▸ **WHAT IS EXPECTED**: Could you reproduce each of the entries below word for word, leaving nothing out?
INFORMATION SUPPLIED Start Marker
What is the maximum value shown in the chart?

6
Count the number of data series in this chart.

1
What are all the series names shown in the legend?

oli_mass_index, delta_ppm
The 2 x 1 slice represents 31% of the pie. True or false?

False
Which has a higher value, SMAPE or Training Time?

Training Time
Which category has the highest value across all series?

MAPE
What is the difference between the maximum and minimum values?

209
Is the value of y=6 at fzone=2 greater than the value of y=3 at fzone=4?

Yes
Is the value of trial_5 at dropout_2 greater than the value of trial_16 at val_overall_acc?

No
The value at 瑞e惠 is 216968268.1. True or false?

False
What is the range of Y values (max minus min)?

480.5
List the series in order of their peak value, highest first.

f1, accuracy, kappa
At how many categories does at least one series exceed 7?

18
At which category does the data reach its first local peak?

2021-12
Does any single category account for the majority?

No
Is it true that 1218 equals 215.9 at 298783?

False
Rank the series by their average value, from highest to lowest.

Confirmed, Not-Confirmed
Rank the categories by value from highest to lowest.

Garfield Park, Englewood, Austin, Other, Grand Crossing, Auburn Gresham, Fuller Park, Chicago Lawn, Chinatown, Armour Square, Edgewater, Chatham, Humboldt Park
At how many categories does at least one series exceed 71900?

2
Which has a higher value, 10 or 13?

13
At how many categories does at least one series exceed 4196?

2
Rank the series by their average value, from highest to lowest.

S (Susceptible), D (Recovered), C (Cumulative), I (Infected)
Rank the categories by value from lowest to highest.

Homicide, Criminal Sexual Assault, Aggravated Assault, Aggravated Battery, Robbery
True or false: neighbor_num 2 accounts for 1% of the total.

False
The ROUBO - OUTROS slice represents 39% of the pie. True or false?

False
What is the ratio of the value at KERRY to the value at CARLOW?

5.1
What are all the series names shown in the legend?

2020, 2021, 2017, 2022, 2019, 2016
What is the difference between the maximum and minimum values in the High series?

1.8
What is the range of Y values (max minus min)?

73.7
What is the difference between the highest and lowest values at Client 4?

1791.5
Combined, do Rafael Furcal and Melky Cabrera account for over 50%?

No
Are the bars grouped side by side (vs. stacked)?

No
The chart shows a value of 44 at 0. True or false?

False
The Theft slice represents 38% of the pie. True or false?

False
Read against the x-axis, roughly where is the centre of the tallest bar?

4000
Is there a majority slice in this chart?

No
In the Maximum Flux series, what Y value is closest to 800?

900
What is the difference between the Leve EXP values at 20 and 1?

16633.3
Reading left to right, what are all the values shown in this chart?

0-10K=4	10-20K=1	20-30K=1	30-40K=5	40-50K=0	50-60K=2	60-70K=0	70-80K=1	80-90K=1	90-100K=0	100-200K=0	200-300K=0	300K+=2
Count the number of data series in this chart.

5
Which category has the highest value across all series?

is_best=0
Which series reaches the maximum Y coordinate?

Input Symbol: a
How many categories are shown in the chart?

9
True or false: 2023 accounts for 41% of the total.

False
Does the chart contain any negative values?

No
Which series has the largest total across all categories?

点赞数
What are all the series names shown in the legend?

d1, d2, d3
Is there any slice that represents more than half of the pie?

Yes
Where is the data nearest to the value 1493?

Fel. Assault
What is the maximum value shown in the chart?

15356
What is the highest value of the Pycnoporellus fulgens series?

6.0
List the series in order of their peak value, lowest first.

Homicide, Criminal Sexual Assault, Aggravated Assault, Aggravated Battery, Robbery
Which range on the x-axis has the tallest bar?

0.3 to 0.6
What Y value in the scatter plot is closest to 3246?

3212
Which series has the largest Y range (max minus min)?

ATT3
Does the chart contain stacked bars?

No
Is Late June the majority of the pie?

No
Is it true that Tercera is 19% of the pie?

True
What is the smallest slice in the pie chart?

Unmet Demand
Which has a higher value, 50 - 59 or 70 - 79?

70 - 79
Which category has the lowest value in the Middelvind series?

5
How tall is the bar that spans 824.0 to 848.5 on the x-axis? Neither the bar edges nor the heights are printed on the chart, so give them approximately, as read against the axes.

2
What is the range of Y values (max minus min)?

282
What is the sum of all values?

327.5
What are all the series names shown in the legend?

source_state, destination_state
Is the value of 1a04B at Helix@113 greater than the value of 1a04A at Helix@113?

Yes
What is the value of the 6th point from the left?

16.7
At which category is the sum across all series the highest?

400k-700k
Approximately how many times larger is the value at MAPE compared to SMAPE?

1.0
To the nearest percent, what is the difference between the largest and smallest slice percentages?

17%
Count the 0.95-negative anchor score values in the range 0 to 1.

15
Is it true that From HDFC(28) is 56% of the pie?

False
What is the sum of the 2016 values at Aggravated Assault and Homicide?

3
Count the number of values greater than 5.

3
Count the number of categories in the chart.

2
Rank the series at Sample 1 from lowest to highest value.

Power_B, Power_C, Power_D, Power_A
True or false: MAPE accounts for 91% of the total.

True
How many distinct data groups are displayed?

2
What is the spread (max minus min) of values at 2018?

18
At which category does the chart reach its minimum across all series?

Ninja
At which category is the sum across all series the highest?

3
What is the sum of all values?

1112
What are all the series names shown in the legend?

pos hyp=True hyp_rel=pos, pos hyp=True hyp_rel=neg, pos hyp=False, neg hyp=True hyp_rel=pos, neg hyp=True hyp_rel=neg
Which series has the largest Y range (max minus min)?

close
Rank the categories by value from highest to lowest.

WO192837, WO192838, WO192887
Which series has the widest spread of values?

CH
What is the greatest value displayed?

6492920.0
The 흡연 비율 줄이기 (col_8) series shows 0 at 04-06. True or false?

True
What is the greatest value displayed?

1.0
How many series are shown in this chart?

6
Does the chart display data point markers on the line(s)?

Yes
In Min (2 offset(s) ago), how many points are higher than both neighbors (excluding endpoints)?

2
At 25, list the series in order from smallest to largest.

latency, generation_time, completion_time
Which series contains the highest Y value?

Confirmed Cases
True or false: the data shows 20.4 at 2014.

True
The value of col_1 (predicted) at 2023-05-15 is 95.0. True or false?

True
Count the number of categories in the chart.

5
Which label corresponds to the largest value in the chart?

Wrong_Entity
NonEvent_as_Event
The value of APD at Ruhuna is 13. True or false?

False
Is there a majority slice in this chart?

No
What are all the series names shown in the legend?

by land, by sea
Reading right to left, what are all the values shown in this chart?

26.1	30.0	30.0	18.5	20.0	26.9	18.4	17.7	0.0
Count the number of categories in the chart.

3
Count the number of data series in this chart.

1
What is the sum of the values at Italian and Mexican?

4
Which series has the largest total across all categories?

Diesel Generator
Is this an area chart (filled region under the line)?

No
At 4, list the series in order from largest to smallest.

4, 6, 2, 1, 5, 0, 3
INFORMATION SUPPLIED End Marker
▸ **ANSWER FOR THIS EXERCISE**:
What is the maximum value shown in the chart?

6
Count the number of data series in this chart.

1
What are all the series names shown in the legend?

oli_mass_index, delta_ppm
The 2 x 1 slice represents 31% of the pie. True or false?

False
Which has a higher value, SMAPE or Training Time?

Training Time
Which category has the highest value across all series?

MAPE
What is the difference between the maximum and minimum values?

209
Is the value of y=6 at fzone=2 greater than the value of y=3 at fzone=4?

Yes
Is the value of trial_5 at dropout_2 greater than the value of trial_16 at val_overall_acc?

No
The value at 瑞e惠 is 216968268.1. True or false?

False
What is the range of Y values (max minus min)?

480.5
List the series in order of their peak value, highest first.

f1, accuracy, kappa
At how many categories does at least one series exceed 7?

18
At which category does the data reach its first local peak?

2021-12
Does any single category account for the majority?

No
Is it true that 1218 equals 215.9 at 298783?

False
Rank the series by their average value, from highest to lowest.

Confirmed, Not-Confirmed
Rank the categories by value from highest to lowest.

Garfield Park, Englewood, Austin, Other, Grand Crossing, Auburn Gresham, Fuller Park, Chicago Lawn, Chinatown, Armour Square, Edgewater, Chatham, Humboldt Park
At how many categories does at least one series exceed 71900?

2
Which has a higher value, 10 or 13?

13
At how many categories does at least one series exceed 4196?

2
Rank the series by their average value, from highest to lowest.

S (Susceptible), D (Recovered), C (Cumulative), I (Infected)
Rank the categories by value from lowest to highest.

Homicide, Criminal Sexual Assault, Aggravated Assault, Aggravated Battery, Robbery
True or false: neighbor_num 2 accounts for 1% of the total.

False
The ROUBO - OUTROS slice represents 39% of the pie. True or false?

False
What is the ratio of the value at KERRY to the value at CARLOW?

5.1
What are all the series names shown in the legend?

2020, 2021, 2017, 2022, 2019, 2016
What is the difference between the maximum and minimum values in the High series?

1.8
What is the range of Y values (max minus min)?

73.7
What is the difference between the highest and lowest values at Client 4?

1791.5
Combined, do Rafael Furcal and Melky Cabrera account for over 50%?

No
Are the bars grouped side by side (vs. stacked)?

No
The chart shows a value of 44 at 0. True or false?

False
The Theft slice represents 38% of the pie. True or false?

False
Read against the x-axis, roughly where is the centre of the tallest bar?

4000
Is there a majority slice in this chart?

No
In the Maximum Flux series, what Y value is closest to 800?

900
What is the difference between the Leve EXP values at 20 and 1?

16633.3
Reading left to right, what are all the values shown in this chart?

0-10K=4	10-20K=1	20-30K=1	30-40K=5	40-50K=0	50-60K=2	60-70K=0	70-80K=1	80-90K=1	90-100K=0	100-200K=0	200-300K=0	300K+=2
Count the number of data series in this chart.

5
Which category has the highest value across all series?

is_best=0
Which series reaches the maximum Y coordinate?

Input Symbol: a
How many categories are shown in the chart?

9
True or false: 2023 accounts for 41% of the total.

False
Does the chart contain any negative values?

No
Which series has the largest total across all categories?

点赞数
What are all the series names shown in the legend?

d1, d2, d3
Is there any slice that represents more than half of the pie?

Yes
Where is the data nearest to the value 1493?

Fel. Assault
What is the maximum value shown in the chart?

15356
What is the highest value of the Pycnoporellus fulgens series?

6.0
List the series in order of their peak value, lowest first.

Homicide, Criminal Sexual Assault, Aggravated Assault, Aggravated Battery, Robbery
Which range on the x-axis has the tallest bar?

0.3 to 0.6
What Y value in the scatter plot is closest to 3246?

3212
Which series has the largest Y range (max minus min)?

ATT3
Does the chart contain stacked bars?

No
Is Late June the majority of the pie?

No
Is it true that Tercera is 19% of the pie?

True
What is the smallest slice in the pie chart?

Unmet Demand
Which has a higher value, 50 - 59 or 70 - 79?

70 - 79
Which category has the lowest value in the Middelvind series?

5
How tall is the bar that spans 824.0 to 848.5 on the x-axis? Neither the bar edges nor the heights are printed on the chart, so give them approximately, as read against the axes.

2
What is the range of Y values (max minus min)?

282
What is the sum of all values?

327.5
What are all the series names shown in the legend?

source_state, destination_state
Is the value of 1a04B at Helix@113 greater than the value of 1a04A at Helix@113?

Yes
What is the value of the 6th point from the left?

16.7
At which category is the sum across all series the highest?

400k-700k
Approximately how many times larger is the value at MAPE compared to SMAPE?

1.0
To the nearest percent, what is the difference between the largest and smallest slice percentages?

17%
Count the 0.95-negative anchor score values in the range 0 to 1.

15
Is it true that From HDFC(28) is 56% of the pie?

False
What is the sum of the 2016 values at Aggravated Assault and Homicide?

3
Count the number of values greater than 5.

3
Count the number of categories in the chart.

2
Rank the series at Sample 1 from lowest to highest value.

Power_B, Power_C, Power_D, Power_A
True or false: MAPE accounts for 91% of the total.

True
How many distinct data groups are displayed?

2
What is the spread (max minus min) of values at 2018?

18
At which category does the chart reach its minimum across all series?

Ninja
At which category is the sum across all series the highest?

3
What is the sum of all values?

1112
What are all the series names shown in the legend?

pos hyp=True hyp_rel=pos, pos hyp=True hyp_rel=neg, pos hyp=False, neg hyp=True hyp_rel=pos, neg hyp=True hyp_rel=neg
Which series has the largest Y range (max minus min)?

close
Rank the categories by value from highest to lowest.

WO192837, WO192838, WO192887
Which series has the widest spread of values?

CH
What is the greatest value displayed?

6492920.0
The 흡연 비율 줄이기 (col_8) series shows 0 at 04-06. True or false?

True
What is the greatest value displayed?

1.0
How many series are shown in this chart?

6
Does the chart display data point markers on the line(s)?

Yes
In Min (2 offset(s) ago), how many points are higher than both neighbors (excluding endpoints)?

2
At 25, list the series in order from smallest to largest.

latency, generation_time, completion_time
Which series contains the highest Y value?

Confirmed Cases
True or false: the data shows 20.4 at 2014.

True
The value of col_1 (predicted) at 2023-05-15 is 95.0. True or false?

True
Count the number of categories in the chart.

5
Which label corresponds to the largest value in the chart?

Wrong_Entity
NonEvent_as_Event
The value of APD at Ruhuna is 13. True or false?

False
Is there a majority slice in this chart?

No
What are all the series names shown in the legend?

by land, by sea
Reading right to left, what are all the values shown in this chart?

26.1	30.0	30.0	18.5	20.0	26.9	18.4	17.7	0.0
Count the number of categories in the chart.

3
Count the number of data series in this chart.

1
What is the sum of the values at Italian and Mexican?

4
Which series has the largest total across all categories?

Diesel Generator
Is this an area chart (filled region under the line)?

No
At 4, list the series in order from largest to smallest.

4, 6, 2, 1, 5, 0, 3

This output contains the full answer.